Though the healthcare category is a hefty ad spender, there has been some belt tightening, Beland said. Per Gartner research, pharma marketing budgets as a percentage of overall revenue fell from 9.6% to 7% in 2024, and paid media budgets remained flat, Beland said.

Bucking the current trend across categories, pharmaceutical advertisers rely heavily on traditional media such as TV, since they target a lucrative 65-and-up demographic that still watches networks such as Fox News, CBS, ABC, and MSNBC, per eMarketer. Pharma brands spent $3.4 billion on linear TV in the first eight months of 2024, an 8.1% increase from the previous year.

Better living through AI

Even in a high-touch field like healthcare, artificial intelligence (AI) is a hot topic, with analysts saying how technology is reshaping the industry will be front and center at the new Omnicom.

“The merger is a proactive move to get ahead of the changes that are going to be demanded of [Omnicom-IPG], which involves increasing the amount, quality, and variety of content, but doing it in a way that fits within the regulatory and approval process of pharma,” Beland said. “There are really big expectations from brands that they should see the benefits of the advances in AI technology.”

The deal, on the surface, is “a play for more revenue streams,” according to Gil Bashe, a former WPP executive who’s now chair of global health and purpose at Finn Partners. “But it’s not addressing the elephant in the room: how tech might make their massive scale obsolete. Their real concern is AI’s potential to fast-track everything.”

Pharma’s unique lifecycle

While pharma marketers face many of the same battles as other sectors, their product lifecycles are unique, Beland said. New drugs are developed, approved, and labeled by the Federal Drug Administration, then launched with often aggressive (and short-lived) ad campaigns.

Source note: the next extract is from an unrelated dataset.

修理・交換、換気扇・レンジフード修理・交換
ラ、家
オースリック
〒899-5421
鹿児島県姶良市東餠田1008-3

“They come out of the gate and run really hard until they lose their patent, and once they hit ‘loss of exclusivity’ they pull back and eventually stop active promotions,” Beland said. “There’s a really specific time window they’re operating against, and then the agencies move on to the next product.”

As a result, holding companies are “in a constant sprint to win big pharma’s favor,” Bashe said.

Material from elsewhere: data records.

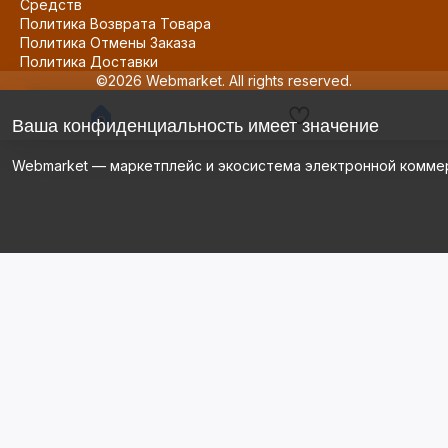
Средств
Политика Возврата Товара
Политика Отмены Заказа
Политика Доставки
©2026 Webmarket. All rights reserved.
Ваша конфиденциальность имеет значение
Webmarket — маркетплейс и экосистема электронной комме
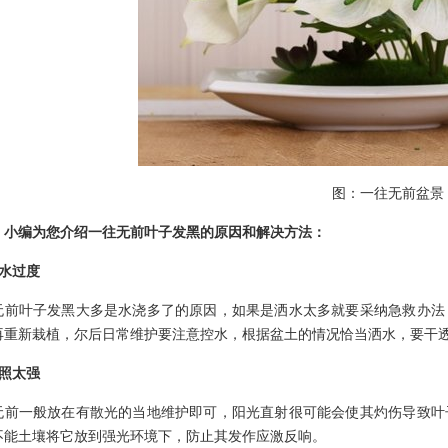
图：一往无前盆景
，小编为您介绍一往无前叶子发黑的原因和解决方法：
洒水过度
无前叶子发黑大多是水浇多了的原因，如果是洒水太多就要采纳急救办法
再重新栽植，尔后日常维护要注意控水，根据盆土的情况恰当洒水，要干
光照太强
无前一般放在有散光的当地维护即可，阳光直射很可能会使其灼伤导致叶
不能土壤将它放到强光环境下，防止其发作应激反响。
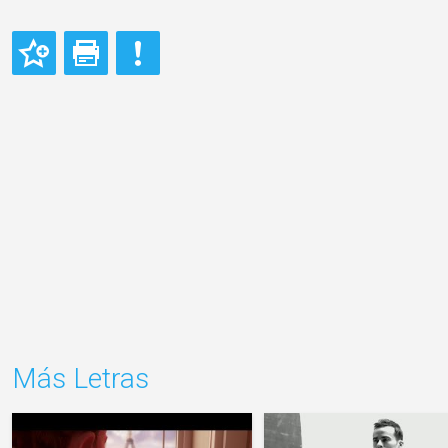
Más Letras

Because it’s a specialized field of communications, with stringent regulation, creatives with institutional knowledge and track records are “the lifeline to game-changing work,” Bashe said. A merger of Omnicom-IPG scale, with potential headcount cuts, could have a negative impact on the creative process and “might even drive away top talent,” he said.

“Will this potential 100,000-person behemoth spark the best ideas from our account and creative leaders? I’m skeptical,” Bashe said. “Even if the medical ad agencies aren’t merged immediately, staff will look over their shoulders, waiting for the other shoe to drop—it’s human nature—and it’s not exactly a recipe for groundbreaking work.”